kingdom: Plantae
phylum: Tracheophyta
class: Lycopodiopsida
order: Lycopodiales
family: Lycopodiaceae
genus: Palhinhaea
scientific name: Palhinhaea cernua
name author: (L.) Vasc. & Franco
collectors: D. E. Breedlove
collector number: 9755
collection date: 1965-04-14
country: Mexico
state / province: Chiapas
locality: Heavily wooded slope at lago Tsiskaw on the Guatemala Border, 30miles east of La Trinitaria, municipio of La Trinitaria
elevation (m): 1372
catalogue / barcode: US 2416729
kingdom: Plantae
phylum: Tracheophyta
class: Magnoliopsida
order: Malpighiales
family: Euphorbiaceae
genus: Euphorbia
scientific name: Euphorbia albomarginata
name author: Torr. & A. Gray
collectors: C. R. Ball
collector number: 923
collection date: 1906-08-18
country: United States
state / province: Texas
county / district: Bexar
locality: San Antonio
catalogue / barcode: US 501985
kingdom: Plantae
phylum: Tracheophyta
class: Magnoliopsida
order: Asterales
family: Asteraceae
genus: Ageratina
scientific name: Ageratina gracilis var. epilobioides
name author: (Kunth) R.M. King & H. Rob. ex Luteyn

Stated task - Present every line of the entries above as a Markdown table with the columns "Row" and "Line", numbering the rows and omitting blank lines.

Answer to the exercise -
| Row | Line |
|---|---|
| 1 | kingdom: Plantae |
| 2 | phylum: Tracheophyta |
| 3 | class: Lycopodiopsida |
| 4 | order: Lycopodiales |
| 5 | family: Lycopodiaceae |
| 6 | genus: Palhinhaea |
| 7 | scientific name: Palhinhaea cernua |
| 8 | name author: (L.) Vasc. & Franco |
| 9 | collectors: D. E. Breedlove |
| 10 | collector number: 9755 |
| 11 | collection date: 1965-04-14 |
| 12 | country: Mexico |
| 13 | state / province: Chiapas |
| 14 | locality: Heavily wooded slope at lago Tsiskaw on the Guatemala Border, 30miles east of La Trinitaria, municipio of La Trinitaria |
| 15 | elevation (m): 1372 |
| 16 | catalogue / barcode: US 2416729 |
| 17 | kingdom: Plantae |
| 18 | phylum: Tracheophyta |
| 19 | class: Magnoliopsida |
| 20 | order: Malpighiales |
| 21 | family: Euphorbiaceae |
| 22 | genus: Euphorbia |
| 23 | scientific name: Euphorbia albomarginata |
| 24 | name author: Torr. & A. Gray |
| 25 | collectors: C. R. Ball |
| 26 | collector number: 923 |
| 27 | collection date: 1906-08-18 |
| 28 | country: United States |
| 29 | state / province: Texas |
| 30 | county / district: Bexar |
| 31 | locality: San Antonio |
| 32 | catalogue / barcode: US 501985 |
| 33 | kingdom: Plantae |
| 34 | phylum: Tracheophyta |
| 35 | class: Magnoliopsida |
| 36 | order: Asterales |
| 37 | family: Asteraceae |
| 38 | genus: Ageratina |
| 39 | scientific name: Ageratina gracilis var. epilobioides |
| 40 | name author: (Kunth) R.M. King & H. Rob. ex Luteyn |